◆ ACTION ITEM
Put every line of text from the records below into a JSON list of strings, one string per line, skipping blank lines. Leave the pictures out.

◆ MATERIAL PROVIDED
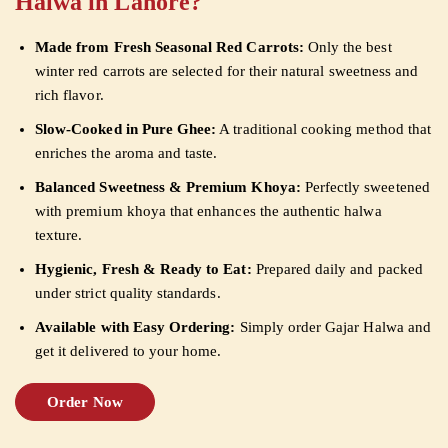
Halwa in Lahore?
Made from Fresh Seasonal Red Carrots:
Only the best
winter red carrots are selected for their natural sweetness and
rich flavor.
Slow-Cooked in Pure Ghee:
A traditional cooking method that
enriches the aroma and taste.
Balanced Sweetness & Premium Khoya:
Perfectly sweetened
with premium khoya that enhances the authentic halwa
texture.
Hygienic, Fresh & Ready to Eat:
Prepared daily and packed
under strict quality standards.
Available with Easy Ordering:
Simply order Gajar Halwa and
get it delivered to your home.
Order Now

◆ SOLUTION TO THE EXERCISE
[
  "Halwa in Lahore?",
  "Made from Fresh Seasonal Red Carrots:",
  "Only the best",
  "winter red carrots are selected for their natural sweetness and",
  "rich flavor.",
  "Slow-Cooked in Pure Ghee:",
  "A traditional cooking method that",
  "enriches the aroma and taste.",
  "Balanced Sweetness & Premium Khoya:",
  "Perfectly sweetened",
  "with premium khoya that enhances the authentic halwa",
  "texture.",
  "Hygienic, Fresh & Ready to Eat:",
  "Prepared daily and packed",
  "under strict quality standards.",
  "Available with Easy Ordering:",
  "Simply order Gajar Halwa and",
  "get it delivered to your home.",
  "Order Now"
]